Je te le dis parce que je ne veux pas que tu fasses le saut quand ma blonde va porter l'auto au garage, qu'elle arrive en retard au party de bureau, qu'elle m'embrasse pendant le souper de famille ou qu'elle m'accompagne pour un examen médical parce qu'elle s'inquiète un peu.
Je veux que tu le saches aussi parce que de temps en temps, y a ce jeune ou même ce moins jeune qui nous croise dans la rue ou ailleurs, qui nous regarde du coin de l'oeil et qui poursuit sa route en souriant parce qu'il vient de se rappeler que les choses peuvent être simples et qu'elles n'ont pas à être cachées, que ça le soulage un peu et lui donne confiance en son propre avenir.
Je sais, tu vas me dire qu'on est dans une société ouverte où tout est bien accepté et que tu n'as pas besoin de savoir ce qui se passe dans ma chambre à coucher et dans celles de tous ces gens qui te disent « Hey! Voici qui je suis! »
Mais mon ami, t'as tout à fait raison. Et ça tombe assez bien, on n'est pas en train de te raconter nos chaudes soirées sous la couette.
Ce qu'on est en train de te dire, mon ami, quand les gens se défilent ainsi la Fierté, c'est qu'ils n'ont pas honte de ce qu'ils sont. Qu'ils en sont fiers, là, dans ces défilés, mais aussi dans la parade quotidienne de notre société, dans tout le social de nos journées, dans les conversations de cafétéria au bureau, dans les gradins du terrain de soccer pendant que les enfants jouent, au camping pendant les vacances, sur la terrasse devant une bière froide.

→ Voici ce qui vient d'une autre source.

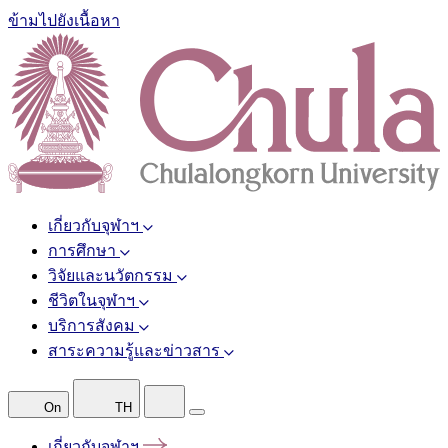
ข้ามไปยังเนื้อหา
เกี่ยวกับจุฬาฯ
การศึกษา
วิจัยและนวัตกรรม
ชีวิตในจุฬาฯ
บริการสังคม
สาระความรู้และข่าวสาร
On
TH
เกี่ยวกับจุฬาฯ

Dans les défilés et au quotidien, il n'y a pas de honte à exister.
*****
C'est là que je te rappelle que c'est Fière la fête dès jeudi avec un concentré d'activités samedi, dont le défilé samedi à 16 h et L'étrange cabaret queer à 22 h au Boq, toujours samedi.
J'attire cependant votre attention sur le lancement du Collectif 80|20 vendredi soir, en formule 5 à 7, toujours au Boq de la rue Wellington Nord.
Pourquoi?
Parce que si la grande ville propose aux femmes de la diversité sexuelle et de genre de même que leurs allié(e)s maintes occasions de se réunir, il en va un brin autrement en région, et la nôtre de fait pas exception.
Aussi quelques bonnes âmes charitables ont-elles décidé de lancer ce Collectif 80|20 full estrien qui permettra de créer un espace et un réseau d'événements pour lesbiennes, mais pas que, on insiste sur l'inclusivité de la chose.
Voilà que le message est fait, ne reste plus qu'à s'y retrouver pour un verre et un brin de fierté, y a pas de honte là-dedans!